Le ultime stime della CGIA di Mestre gelano la regione: dopo un 2025 incoraggiante, il PIL reale si fermerà allo 0,24%. Pesa l’addio ai fondi PNRR e la mancanza di riforme strutturali.
SOVERATO – Un risveglio brusco per l’economia calabrese. Secondo il recente rapporto dell’Ufficio Studi della CGIA di Mestre, la Calabria si appresta a chiudere il 2026 con la maglia nera per la crescita economica in Italia. Le previsioni indicano un incremento del PIL reale fermo allo 0,24%, il dato più basso dell’intera penisola, ben lontano dalla “locomotiva” Emilia-Romagna (+0,86%) e dalla media nazionale.
L’inversione di tendenza
Il dato colpisce ancora di più se confrontato con la prima metà del 2025, quando la regione aveva mostrato segnali di resilienza e un dinamismo superiore alle aspettative. Quella che sembrava una ripresa solida si sta però trasformando in una stagnazione cronica. Il rimbalzo post-pandemico sembra aver esaurito la sua spinta, lasciando emergere i soliti nodi irrisolti: bassa produttività, carenze infrastrutturali e un mercato del lavoro che fatica a decollare.

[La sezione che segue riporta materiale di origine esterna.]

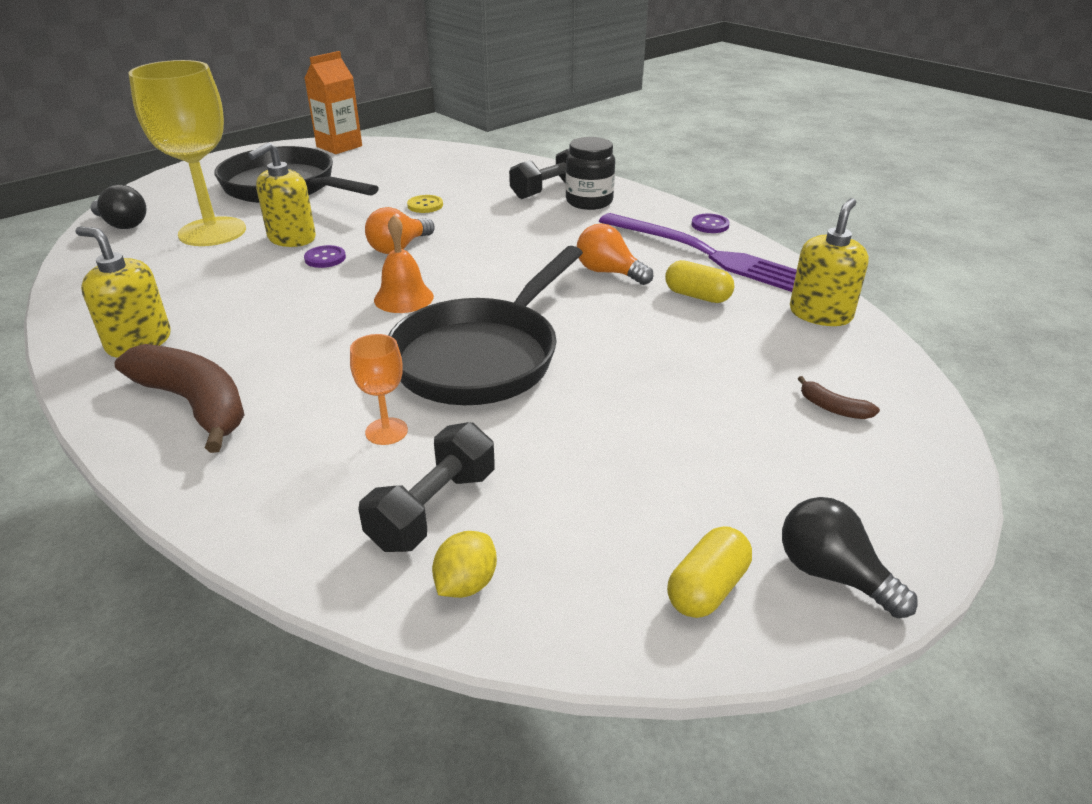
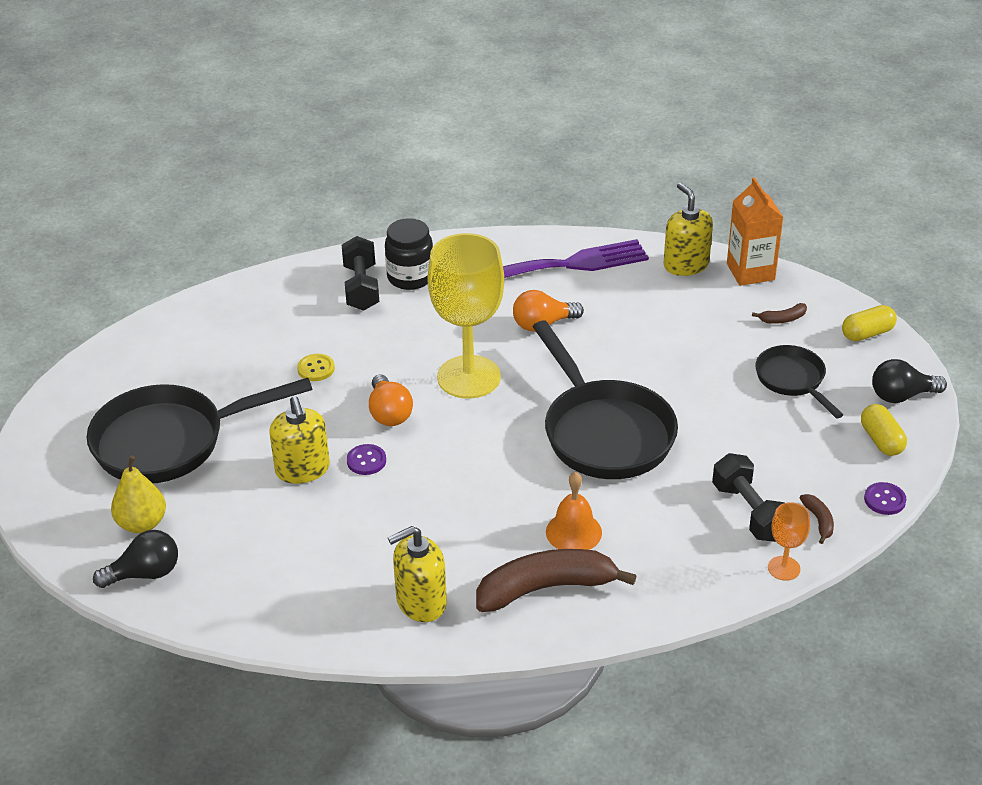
camera: 55 degrees left, 5 degrees up
yellow goblet [128,60,246,246] -> yellow goblet moved to [427,233,504,399]
orange carton [304,51,362,154] -> orange carton moved to [727,177,784,286]
orange goblet [350,334,408,445] -> orange goblet moved to [768,502,810,581]
orange bell [374,215,434,313] -> orange bell moved to [546,472,602,550]
yellow lemon [432,531,497,598] -> brown banana [800,494,834,544]
yellow capsule [665,260,734,303] -> yellow capsule moved to [842,305,897,341]
purple button [691,214,729,233] -> purple button moved to [864,482,906,515]
none -> yellow pear [111,455,166,533]
none -> black pan [755,345,843,419]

L’ombra della fine del PNRR
Tra le cause principali di questa frenata, gli analisti individuano la scadenza dei termini per l’utilizzo delle risorse del PNRR, prevista per l’estate del 2026. Per una regione come la Calabria, dove l’investimento pubblico funge da traino essenziale per l’intera economia, il venire meno di questi fondi rischia di creare un vuoto che il settore privato non è ancora in grado di colmare.
”La Calabria non cresce in modo strutturale,” commentano gli esperti, “manca una visione complessiva capace di trasformare le risorse straordinarie in sviluppo duraturo.”
La classifica regionale
Mentre il Nord-Est continua a correre e il Lazio tiene il passo grazie ai servizi e al turismo, il Mezzogiorno mostra segni di cedimento. Insieme alla Calabria, anche Basilicata (+0,25%) e Sicilia (+0,28%) occupano i gradini più bassi della scala produttiva, confermando un’Italia che viaggia ancora a due velocità molto diverse.
Le criticità strutturali
Non è solo una questione di cifre. Il report evidenzia come a frenare le imprese locali siano ancora:
Burocrazia soffocante: tempi lunghi per le autorizzazioni che scoraggiano i nuovi investimenti.

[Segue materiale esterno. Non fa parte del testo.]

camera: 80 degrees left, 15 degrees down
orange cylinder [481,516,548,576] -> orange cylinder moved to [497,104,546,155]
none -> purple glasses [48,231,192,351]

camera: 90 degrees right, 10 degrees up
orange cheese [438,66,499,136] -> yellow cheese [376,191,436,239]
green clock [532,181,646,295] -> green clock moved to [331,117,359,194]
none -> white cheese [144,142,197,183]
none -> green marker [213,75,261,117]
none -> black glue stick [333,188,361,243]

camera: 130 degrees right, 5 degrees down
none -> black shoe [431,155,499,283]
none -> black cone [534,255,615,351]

Efficienza amministrativa: difficoltà nella spesa dei fondi strutturali.
Carenza di capitale umano: la continua fuga di giovani qualificati verso il Nord o l’estero.
Senza un cambio di passo deciso nelle politiche industriali regionali e una drastica riduzione della burocrazia, il rischio è che lo 0,24% di crescita stimato per il 2026 non sia solo un numero, ma il simbolo di un’occasione sprecata.